= What is expected =
Print every entry below exactly, leaving out the pictures.

Records from a dataset:
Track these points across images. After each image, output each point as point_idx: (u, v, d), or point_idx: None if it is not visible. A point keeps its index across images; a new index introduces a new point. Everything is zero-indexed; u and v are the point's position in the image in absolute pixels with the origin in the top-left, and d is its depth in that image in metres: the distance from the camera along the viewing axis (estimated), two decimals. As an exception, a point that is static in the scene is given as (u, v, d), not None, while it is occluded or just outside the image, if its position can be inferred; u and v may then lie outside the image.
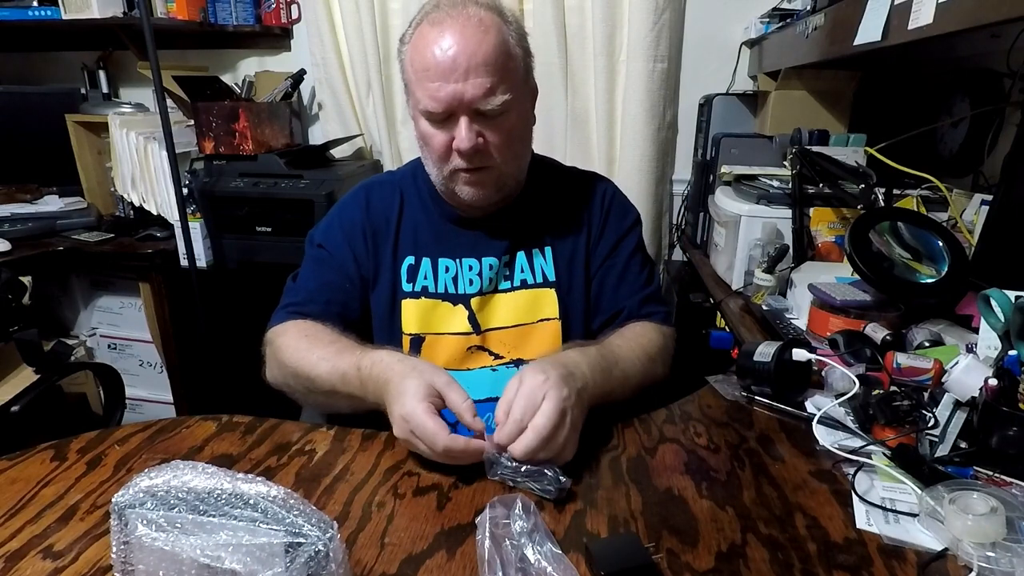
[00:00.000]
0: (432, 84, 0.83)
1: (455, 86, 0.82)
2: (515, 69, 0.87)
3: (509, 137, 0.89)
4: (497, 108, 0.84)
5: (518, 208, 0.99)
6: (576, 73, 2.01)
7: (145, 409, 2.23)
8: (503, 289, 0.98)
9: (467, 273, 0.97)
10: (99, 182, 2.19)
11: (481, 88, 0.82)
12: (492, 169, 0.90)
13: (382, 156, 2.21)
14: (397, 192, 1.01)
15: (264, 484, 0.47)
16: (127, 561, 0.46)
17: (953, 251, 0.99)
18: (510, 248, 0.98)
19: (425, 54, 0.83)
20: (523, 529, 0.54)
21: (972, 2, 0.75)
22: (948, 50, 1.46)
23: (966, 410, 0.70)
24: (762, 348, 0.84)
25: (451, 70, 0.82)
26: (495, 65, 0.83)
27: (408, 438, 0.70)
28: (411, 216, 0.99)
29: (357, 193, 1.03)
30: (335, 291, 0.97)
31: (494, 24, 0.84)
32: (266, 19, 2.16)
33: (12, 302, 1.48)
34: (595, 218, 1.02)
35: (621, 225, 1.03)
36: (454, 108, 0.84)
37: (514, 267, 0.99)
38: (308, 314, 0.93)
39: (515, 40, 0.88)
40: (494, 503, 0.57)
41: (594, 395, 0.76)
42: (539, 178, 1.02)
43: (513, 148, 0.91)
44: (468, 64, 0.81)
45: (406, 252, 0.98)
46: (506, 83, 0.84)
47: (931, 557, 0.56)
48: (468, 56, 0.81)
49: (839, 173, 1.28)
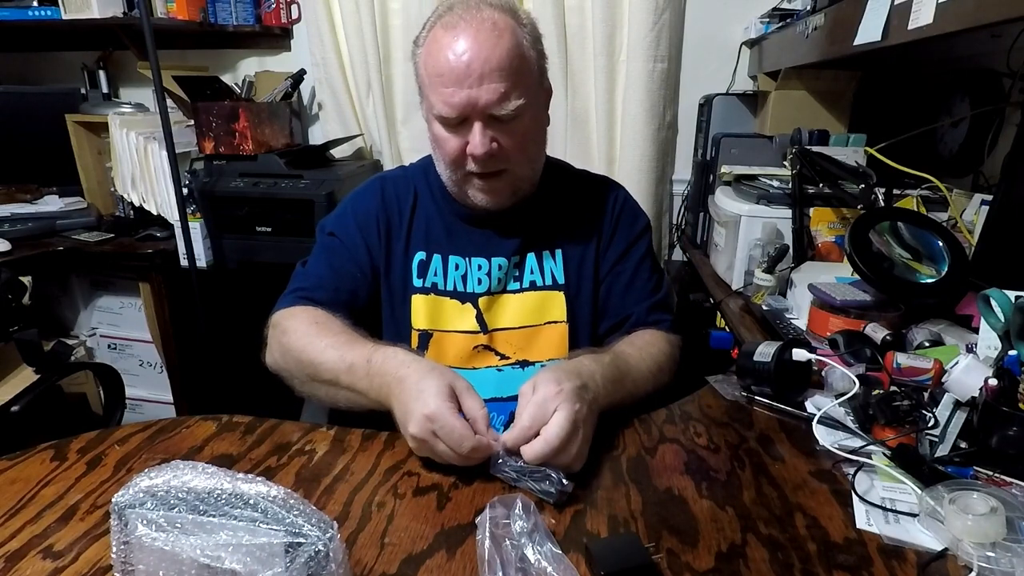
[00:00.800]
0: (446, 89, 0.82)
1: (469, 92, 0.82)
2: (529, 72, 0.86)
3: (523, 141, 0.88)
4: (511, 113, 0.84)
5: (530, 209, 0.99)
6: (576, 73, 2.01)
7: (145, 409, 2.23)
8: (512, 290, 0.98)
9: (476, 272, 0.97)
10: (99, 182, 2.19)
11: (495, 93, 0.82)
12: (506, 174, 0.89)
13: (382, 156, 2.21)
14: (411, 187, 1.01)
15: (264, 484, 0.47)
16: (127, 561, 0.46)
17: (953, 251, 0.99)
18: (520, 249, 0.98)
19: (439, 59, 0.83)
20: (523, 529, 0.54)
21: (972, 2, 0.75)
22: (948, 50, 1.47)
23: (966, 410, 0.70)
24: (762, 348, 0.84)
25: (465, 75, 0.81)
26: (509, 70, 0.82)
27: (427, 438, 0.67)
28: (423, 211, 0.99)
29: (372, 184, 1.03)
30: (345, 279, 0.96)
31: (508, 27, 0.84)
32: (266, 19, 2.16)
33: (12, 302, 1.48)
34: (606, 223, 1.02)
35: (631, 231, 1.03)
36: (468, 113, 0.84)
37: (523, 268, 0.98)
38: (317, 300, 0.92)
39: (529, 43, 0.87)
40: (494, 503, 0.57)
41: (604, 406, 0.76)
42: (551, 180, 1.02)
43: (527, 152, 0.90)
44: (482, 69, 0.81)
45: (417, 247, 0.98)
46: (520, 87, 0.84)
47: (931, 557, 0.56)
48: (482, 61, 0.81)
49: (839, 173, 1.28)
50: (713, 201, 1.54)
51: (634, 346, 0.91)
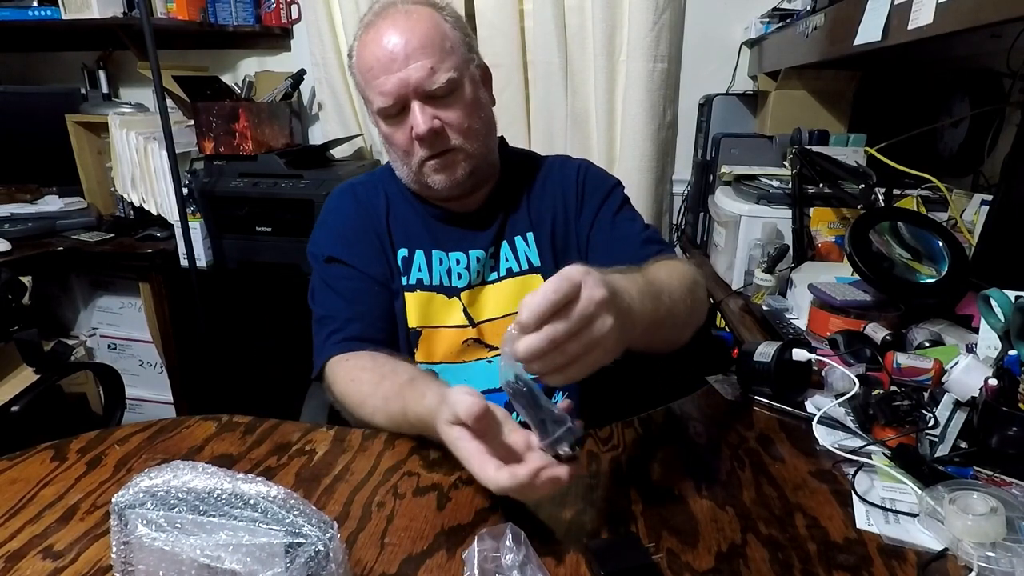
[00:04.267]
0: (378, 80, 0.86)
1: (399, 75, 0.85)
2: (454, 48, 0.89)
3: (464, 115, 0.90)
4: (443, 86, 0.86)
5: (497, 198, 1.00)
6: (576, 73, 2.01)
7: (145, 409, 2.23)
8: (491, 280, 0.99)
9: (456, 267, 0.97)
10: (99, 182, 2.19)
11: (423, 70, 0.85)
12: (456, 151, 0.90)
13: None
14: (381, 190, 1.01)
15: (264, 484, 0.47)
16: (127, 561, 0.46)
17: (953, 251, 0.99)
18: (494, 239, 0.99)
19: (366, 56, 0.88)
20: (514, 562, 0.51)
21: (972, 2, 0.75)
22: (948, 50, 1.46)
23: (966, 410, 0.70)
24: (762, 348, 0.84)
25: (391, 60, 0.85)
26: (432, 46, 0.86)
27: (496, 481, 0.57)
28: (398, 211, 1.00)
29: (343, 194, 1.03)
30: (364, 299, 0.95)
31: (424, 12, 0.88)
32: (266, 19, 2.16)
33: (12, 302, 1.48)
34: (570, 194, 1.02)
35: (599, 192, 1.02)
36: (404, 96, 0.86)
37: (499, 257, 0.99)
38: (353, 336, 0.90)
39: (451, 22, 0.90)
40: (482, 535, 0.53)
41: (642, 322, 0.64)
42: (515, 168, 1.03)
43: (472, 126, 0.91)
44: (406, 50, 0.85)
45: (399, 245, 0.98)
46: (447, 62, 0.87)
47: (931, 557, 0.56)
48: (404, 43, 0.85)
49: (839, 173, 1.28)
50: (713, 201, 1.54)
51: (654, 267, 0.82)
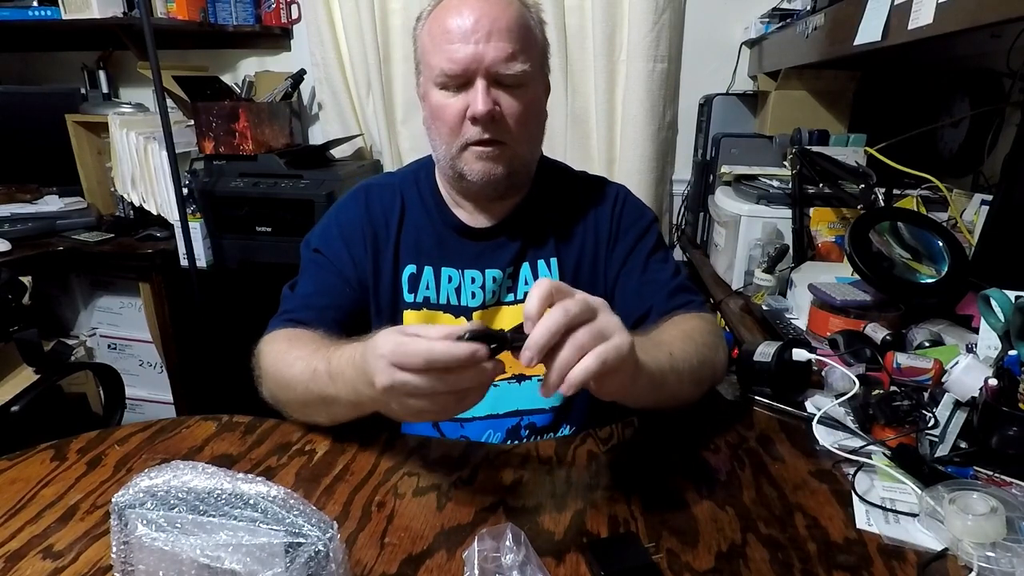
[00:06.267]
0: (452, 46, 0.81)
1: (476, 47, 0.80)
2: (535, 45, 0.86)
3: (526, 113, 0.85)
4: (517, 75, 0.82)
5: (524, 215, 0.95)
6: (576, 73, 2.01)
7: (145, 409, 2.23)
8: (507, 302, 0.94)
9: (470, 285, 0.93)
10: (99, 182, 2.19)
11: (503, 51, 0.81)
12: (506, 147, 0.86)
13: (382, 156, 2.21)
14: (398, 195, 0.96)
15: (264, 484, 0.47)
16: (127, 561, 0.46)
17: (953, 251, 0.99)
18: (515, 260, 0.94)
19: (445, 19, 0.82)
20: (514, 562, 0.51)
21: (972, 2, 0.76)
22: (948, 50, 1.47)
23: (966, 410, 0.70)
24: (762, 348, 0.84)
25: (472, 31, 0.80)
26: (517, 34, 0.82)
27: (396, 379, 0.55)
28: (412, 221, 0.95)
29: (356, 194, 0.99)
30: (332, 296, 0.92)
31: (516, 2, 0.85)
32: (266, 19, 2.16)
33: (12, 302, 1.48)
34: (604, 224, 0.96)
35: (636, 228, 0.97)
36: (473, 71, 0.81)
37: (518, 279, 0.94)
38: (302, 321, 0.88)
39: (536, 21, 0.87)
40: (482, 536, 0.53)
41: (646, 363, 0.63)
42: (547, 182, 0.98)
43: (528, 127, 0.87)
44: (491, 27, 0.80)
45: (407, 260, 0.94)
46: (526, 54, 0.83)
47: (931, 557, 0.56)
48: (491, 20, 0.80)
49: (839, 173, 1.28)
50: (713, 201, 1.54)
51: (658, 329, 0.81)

= Response =
Track these points across images. After each image, output each point as point_idx: (u, v, d), or point_idx: None if it is not visible. A point keeps its index across images; a new index introduces a new point. Everything is zero-indexed; u and v are the point's position in the image in absolute pixels with the origin in the top-left, and d is its depth in that image in metres: the distance from the camera along the viewing axis (estimated), two decimals. As an exception, a point that is static in the scene is given as (u, v, d), not None, while it is occluded or just outside the image, if its position can be inferred; u and v may then lie outside the image.
[00:00.000]
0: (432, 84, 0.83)
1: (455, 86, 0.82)
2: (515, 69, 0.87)
3: (509, 137, 0.89)
4: (497, 108, 0.84)
5: (518, 208, 0.99)
6: (576, 73, 2.01)
7: (145, 409, 2.23)
8: (503, 289, 0.98)
9: (467, 273, 0.97)
10: (99, 182, 2.19)
11: (481, 88, 0.82)
12: (492, 169, 0.90)
13: (382, 156, 2.21)
14: (397, 192, 1.01)
15: (264, 484, 0.47)
16: (127, 561, 0.46)
17: (953, 251, 0.99)
18: (510, 248, 0.98)
19: (425, 54, 0.83)
20: (523, 529, 0.54)
21: (972, 2, 0.75)
22: (948, 50, 1.46)
23: (966, 410, 0.70)
24: (762, 348, 0.84)
25: (451, 70, 0.82)
26: (495, 65, 0.83)
27: (408, 438, 0.70)
28: (411, 216, 0.99)
29: (357, 193, 1.03)
30: (335, 291, 0.97)
31: (494, 24, 0.84)
32: (266, 19, 2.16)
33: (12, 302, 1.48)
34: (595, 218, 1.02)
35: (621, 225, 1.03)
36: (454, 108, 0.84)
37: (514, 267, 0.99)
38: (308, 314, 0.93)
39: (515, 40, 0.88)
40: (494, 503, 0.57)
41: (594, 395, 0.76)
42: (539, 178, 1.02)
43: (513, 148, 0.91)
44: (468, 64, 0.81)
45: (406, 252, 0.98)
46: (506, 83, 0.84)
47: (931, 557, 0.56)
48: (468, 56, 0.81)
49: (839, 173, 1.28)
[00:00.800]
0: (446, 89, 0.82)
1: (469, 92, 0.82)
2: (529, 72, 0.86)
3: (523, 141, 0.88)
4: (511, 113, 0.84)
5: (530, 209, 0.99)
6: (576, 73, 2.01)
7: (145, 409, 2.23)
8: (512, 290, 0.98)
9: (476, 272, 0.97)
10: (99, 182, 2.19)
11: (495, 93, 0.82)
12: (506, 174, 0.89)
13: (382, 156, 2.21)
14: (411, 187, 1.01)
15: (264, 484, 0.47)
16: (127, 561, 0.46)
17: (953, 251, 0.99)
18: (520, 249, 0.98)
19: (439, 59, 0.83)
20: (523, 529, 0.54)
21: (972, 2, 0.75)
22: (948, 50, 1.47)
23: (966, 410, 0.70)
24: (762, 348, 0.84)
25: (465, 75, 0.81)
26: (509, 70, 0.82)
27: (427, 438, 0.67)
28: (423, 211, 0.99)
29: (372, 184, 1.03)
30: (345, 279, 0.96)
31: (508, 27, 0.84)
32: (266, 19, 2.16)
33: (12, 302, 1.48)
34: (606, 223, 1.02)
35: (631, 231, 1.03)
36: (468, 113, 0.84)
37: (523, 268, 0.98)
38: (317, 300, 0.92)
39: (529, 43, 0.87)
40: (494, 503, 0.57)
41: (604, 406, 0.76)
42: (551, 180, 1.02)
43: (527, 152, 0.90)
44: (482, 69, 0.81)
45: (417, 247, 0.98)
46: (520, 87, 0.84)
47: (931, 557, 0.56)
48: (482, 61, 0.81)
49: (839, 173, 1.28)
50: (713, 201, 1.54)
51: (634, 346, 0.91)
[00:04.267]
0: (378, 80, 0.86)
1: (399, 75, 0.85)
2: (454, 48, 0.89)
3: (464, 115, 0.90)
4: (443, 86, 0.86)
5: (497, 198, 1.00)
6: (576, 73, 2.01)
7: (145, 409, 2.23)
8: (491, 280, 0.99)
9: (456, 267, 0.97)
10: (99, 182, 2.19)
11: (423, 70, 0.85)
12: (456, 151, 0.90)
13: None
14: (381, 190, 1.01)
15: (264, 484, 0.47)
16: (127, 561, 0.46)
17: (953, 251, 0.99)
18: (494, 239, 0.99)
19: (366, 56, 0.88)
20: (514, 562, 0.51)
21: (972, 2, 0.75)
22: (948, 50, 1.46)
23: (966, 410, 0.70)
24: (762, 348, 0.84)
25: (391, 60, 0.85)
26: (432, 46, 0.86)
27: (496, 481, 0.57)
28: (398, 211, 1.00)
29: (343, 194, 1.03)
30: (364, 299, 0.95)
31: (424, 12, 0.88)
32: (266, 19, 2.16)
33: (12, 302, 1.48)
34: (570, 194, 1.02)
35: (599, 192, 1.02)
36: (404, 96, 0.86)
37: (499, 257, 0.99)
38: (353, 336, 0.90)
39: (451, 22, 0.90)
40: (482, 535, 0.53)
41: (642, 322, 0.64)
42: (515, 168, 1.03)
43: (472, 126, 0.91)
44: (406, 50, 0.85)
45: (399, 245, 0.98)
46: (447, 62, 0.87)
47: (931, 557, 0.56)
48: (404, 43, 0.85)
49: (839, 173, 1.28)
50: (713, 201, 1.54)
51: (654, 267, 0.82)
[00:06.267]
0: (452, 46, 0.81)
1: (476, 47, 0.80)
2: (535, 45, 0.86)
3: (526, 113, 0.85)
4: (517, 75, 0.82)
5: (524, 215, 0.95)
6: (576, 73, 2.01)
7: (145, 409, 2.23)
8: (507, 302, 0.94)
9: (470, 285, 0.93)
10: (99, 182, 2.19)
11: (503, 51, 0.81)
12: (506, 147, 0.86)
13: (382, 156, 2.21)
14: (398, 195, 0.96)
15: (264, 484, 0.47)
16: (127, 561, 0.46)
17: (953, 251, 0.99)
18: (515, 260, 0.94)
19: (445, 19, 0.82)
20: (514, 562, 0.51)
21: (972, 2, 0.76)
22: (948, 50, 1.47)
23: (966, 410, 0.70)
24: (762, 348, 0.84)
25: (472, 31, 0.80)
26: (517, 34, 0.82)
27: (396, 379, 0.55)
28: (412, 221, 0.95)
29: (356, 194, 0.99)
30: (332, 296, 0.92)
31: (516, 2, 0.85)
32: (266, 19, 2.16)
33: (12, 302, 1.48)
34: (604, 224, 0.96)
35: (636, 228, 0.97)
36: (473, 71, 0.81)
37: (518, 279, 0.94)
38: (302, 321, 0.88)
39: (536, 21, 0.87)
40: (482, 536, 0.53)
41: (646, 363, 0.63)
42: (547, 182, 0.98)
43: (528, 127, 0.87)
44: (491, 27, 0.80)
45: (407, 260, 0.94)
46: (526, 54, 0.83)
47: (931, 557, 0.56)
48: (491, 20, 0.80)
49: (839, 173, 1.28)
50: (713, 201, 1.54)
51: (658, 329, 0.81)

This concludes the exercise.